Racconta tre storie realmente accadute che però nella vita reale non si sono mai intrecciate, cosa che invece accade nel film. Tre storie di tre persone che ho conosciuto e con cui ho parlato, ognuna delle quali mi ha trasmesso qualcosa. Mi piaceva l’idea di fonderle insieme senza creare un film biografico, seguendo la linea spirituale che caratterizza i miei film. Dunque, il lavoro di sceneggiatura è stato quello di far incastrare queste storie, legandole alla ricerca spirituale a cui tenevo molto.
- Come scegli il luogo in cui girare i tuoi film?
La scenografia è molto importante. Solitamente non mi piacciono i set finti, bensì i luoghi veri che lo spettatore può ritrovare nella vita reale. Molti film hanno il vizio di aggiungere troppa grafica al computer che si vede e sa di finto; a me piace l’idea che il pubblico possa gustarsi l’atmosfera reale. Ciò non vuol dire che non userò mai arrangiamenti ma credo che i set autentici abbiano un valore aggiunto. Io scelgo i miei set in base all’atmosfera che voglio comunicare: ad esempio, la Val Grande era il set perfetto per La terra buona dato che l’ambientazione era un luogo isolato e montano. Posso dire che scelgo sempre una connessione tra il reale e la finzione.

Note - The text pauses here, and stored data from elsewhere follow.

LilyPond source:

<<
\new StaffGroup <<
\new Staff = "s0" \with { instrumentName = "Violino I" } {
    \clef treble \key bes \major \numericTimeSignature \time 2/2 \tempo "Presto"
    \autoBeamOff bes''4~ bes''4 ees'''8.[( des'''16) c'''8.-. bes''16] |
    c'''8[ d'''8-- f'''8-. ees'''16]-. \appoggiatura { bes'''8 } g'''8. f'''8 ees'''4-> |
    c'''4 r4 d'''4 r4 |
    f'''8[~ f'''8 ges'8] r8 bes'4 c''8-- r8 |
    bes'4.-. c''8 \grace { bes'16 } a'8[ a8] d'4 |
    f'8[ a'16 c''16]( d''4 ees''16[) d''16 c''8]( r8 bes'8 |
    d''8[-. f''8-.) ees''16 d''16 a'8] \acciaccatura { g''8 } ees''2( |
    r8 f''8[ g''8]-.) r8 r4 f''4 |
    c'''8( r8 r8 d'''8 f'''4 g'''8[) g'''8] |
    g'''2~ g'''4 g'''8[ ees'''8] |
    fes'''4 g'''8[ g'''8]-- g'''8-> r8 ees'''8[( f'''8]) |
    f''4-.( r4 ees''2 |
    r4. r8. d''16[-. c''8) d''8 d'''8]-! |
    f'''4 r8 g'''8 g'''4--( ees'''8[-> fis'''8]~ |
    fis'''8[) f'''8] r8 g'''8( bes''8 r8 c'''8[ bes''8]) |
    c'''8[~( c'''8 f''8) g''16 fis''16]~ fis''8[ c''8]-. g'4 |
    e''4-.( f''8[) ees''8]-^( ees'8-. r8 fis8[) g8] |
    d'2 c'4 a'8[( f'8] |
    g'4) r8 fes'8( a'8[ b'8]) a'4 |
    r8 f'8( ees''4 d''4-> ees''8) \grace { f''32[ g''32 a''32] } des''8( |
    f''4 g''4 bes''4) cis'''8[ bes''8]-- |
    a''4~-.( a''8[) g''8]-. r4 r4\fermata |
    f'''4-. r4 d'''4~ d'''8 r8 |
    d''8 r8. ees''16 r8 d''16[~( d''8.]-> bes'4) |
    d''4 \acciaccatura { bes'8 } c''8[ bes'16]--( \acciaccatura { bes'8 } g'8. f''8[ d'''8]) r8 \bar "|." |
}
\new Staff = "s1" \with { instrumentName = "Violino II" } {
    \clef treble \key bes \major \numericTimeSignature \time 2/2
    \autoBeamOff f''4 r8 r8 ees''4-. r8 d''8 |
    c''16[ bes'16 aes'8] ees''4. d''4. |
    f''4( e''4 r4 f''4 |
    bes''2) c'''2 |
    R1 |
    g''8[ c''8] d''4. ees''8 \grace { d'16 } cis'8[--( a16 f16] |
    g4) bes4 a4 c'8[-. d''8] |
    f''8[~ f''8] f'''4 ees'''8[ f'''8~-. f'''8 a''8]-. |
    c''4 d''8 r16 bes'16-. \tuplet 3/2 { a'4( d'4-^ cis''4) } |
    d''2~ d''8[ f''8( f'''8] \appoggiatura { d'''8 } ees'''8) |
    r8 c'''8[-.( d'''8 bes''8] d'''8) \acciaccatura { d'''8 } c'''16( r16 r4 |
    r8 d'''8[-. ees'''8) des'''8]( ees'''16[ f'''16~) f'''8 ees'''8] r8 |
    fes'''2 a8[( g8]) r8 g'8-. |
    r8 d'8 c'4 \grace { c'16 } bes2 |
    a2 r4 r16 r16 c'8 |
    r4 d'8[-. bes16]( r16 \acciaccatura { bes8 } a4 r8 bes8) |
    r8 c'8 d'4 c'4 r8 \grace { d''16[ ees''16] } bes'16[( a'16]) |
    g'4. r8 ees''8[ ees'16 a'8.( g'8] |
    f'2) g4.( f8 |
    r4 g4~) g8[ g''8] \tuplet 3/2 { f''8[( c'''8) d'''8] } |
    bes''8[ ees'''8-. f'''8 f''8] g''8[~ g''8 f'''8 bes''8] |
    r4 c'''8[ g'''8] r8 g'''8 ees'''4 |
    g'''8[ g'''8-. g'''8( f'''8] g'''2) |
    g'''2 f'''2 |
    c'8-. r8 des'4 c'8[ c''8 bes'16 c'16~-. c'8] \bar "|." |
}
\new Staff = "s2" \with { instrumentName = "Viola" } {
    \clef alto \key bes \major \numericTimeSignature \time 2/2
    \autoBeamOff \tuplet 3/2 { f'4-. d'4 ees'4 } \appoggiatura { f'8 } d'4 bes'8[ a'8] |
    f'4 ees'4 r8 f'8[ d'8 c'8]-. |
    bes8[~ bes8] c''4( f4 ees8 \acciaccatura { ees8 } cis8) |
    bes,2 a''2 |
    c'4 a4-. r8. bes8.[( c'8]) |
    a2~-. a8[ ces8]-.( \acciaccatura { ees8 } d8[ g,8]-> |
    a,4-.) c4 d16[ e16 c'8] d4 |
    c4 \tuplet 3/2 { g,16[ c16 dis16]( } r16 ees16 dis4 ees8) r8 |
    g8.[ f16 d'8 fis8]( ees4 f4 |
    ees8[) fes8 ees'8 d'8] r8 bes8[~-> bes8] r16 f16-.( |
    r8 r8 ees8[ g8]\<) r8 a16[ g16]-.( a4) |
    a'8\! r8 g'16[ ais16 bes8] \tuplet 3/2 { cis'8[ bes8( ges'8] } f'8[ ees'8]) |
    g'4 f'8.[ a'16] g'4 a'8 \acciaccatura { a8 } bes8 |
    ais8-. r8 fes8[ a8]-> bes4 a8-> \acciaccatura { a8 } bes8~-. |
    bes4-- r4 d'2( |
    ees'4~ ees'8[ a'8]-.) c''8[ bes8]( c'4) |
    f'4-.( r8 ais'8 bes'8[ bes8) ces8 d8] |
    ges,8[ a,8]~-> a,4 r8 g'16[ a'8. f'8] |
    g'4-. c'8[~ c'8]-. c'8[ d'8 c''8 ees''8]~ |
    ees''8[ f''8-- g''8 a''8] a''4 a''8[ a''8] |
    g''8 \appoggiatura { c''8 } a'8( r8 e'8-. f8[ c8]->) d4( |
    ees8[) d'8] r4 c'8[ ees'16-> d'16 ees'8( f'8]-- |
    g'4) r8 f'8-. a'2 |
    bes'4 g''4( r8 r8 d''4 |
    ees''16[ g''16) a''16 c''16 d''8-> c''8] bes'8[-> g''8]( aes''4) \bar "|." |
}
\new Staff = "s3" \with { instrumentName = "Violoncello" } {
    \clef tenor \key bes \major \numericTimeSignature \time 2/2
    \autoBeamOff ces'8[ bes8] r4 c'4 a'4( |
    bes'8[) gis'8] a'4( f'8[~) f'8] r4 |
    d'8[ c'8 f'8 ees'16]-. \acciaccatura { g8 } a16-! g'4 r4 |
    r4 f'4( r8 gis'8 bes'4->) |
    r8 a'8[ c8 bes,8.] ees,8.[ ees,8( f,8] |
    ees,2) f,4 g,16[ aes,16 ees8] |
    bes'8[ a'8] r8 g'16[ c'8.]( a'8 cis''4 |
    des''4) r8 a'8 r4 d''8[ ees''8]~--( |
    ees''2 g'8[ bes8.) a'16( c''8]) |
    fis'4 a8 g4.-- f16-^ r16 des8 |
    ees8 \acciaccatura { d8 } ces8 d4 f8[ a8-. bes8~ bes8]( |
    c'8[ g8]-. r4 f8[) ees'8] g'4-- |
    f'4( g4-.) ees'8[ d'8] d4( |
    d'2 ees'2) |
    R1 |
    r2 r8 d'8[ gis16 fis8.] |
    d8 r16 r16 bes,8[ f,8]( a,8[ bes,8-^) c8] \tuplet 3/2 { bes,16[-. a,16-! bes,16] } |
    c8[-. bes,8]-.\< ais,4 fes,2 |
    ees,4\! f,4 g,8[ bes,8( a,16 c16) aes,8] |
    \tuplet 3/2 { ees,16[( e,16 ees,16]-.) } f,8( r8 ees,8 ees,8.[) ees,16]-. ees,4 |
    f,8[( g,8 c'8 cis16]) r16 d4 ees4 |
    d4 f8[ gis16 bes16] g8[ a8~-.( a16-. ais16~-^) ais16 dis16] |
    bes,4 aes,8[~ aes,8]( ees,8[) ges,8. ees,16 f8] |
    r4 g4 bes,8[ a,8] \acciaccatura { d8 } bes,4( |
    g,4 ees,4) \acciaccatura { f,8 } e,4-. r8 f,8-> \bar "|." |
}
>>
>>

- A proposito di luoghi, parliamo del cuneese. Ti piace la città di Cuneo? E Alba, dove sei nato? Cosa cambieresti della zona e perché?
Adoro il Cuneese e soprattutto le sue valli.
Mi capita qualche volta di andare a Cuneo e apprezzo il fatto che sia immersa tra le montagne e ben raggiungibile. Si respira aria buona.
Sono molto legato alle montagne, in particolare alla Val Maira che identifico come casa al pari delle Langhe e del Roero e dove ho sepolto il cuore.
Non so cosa cambierei… Mi piace molto di più la dimensione legata all’alta Langa, quella da scoprire, selvaggia, silenziosa, un po’ meno turistica. Forse mi piacerebbe di più un ritorno a quel tipo di Langa piuttosto che la dimensione legata al turismo enogastronomico.
- Quanti e quali film hai ambientato nel Cuneese? Dove?
E fu sera e fu mattina è ambientato a La Morra, vicino ad Alba e La terra buona che ha una scena centrale girata nella biblioteca a La Marmora.
- Com’è stata la tua vita al tempo del lockdown? E il tuo lavoro?
Il lockdown è stato pesante e inaspettato. Dal punto di vista lavorativo e culturale ha fermato tutte le attività e il campo culturale- artistico è stato e continua ad essere il più colpito, sicuramente il cinema rientra tra questi.
È stato un periodo per pensare e lavorare: non mi sono fermato un attimo e ho dovuto spostare i miei obiettivi lavorativi di un anno. Ultimamente vivo nella speranza di poter ripartire, anche se inizio a pensare che potrà volerci ancora del tempo.
- Se dovessi dare un messaggio ai giovani e meno giovani cuneesi, cosa diresti loro?
Tutti i miei messaggi, per giovani e non, sono nei miei film. Sono sempre loro a parlare per me.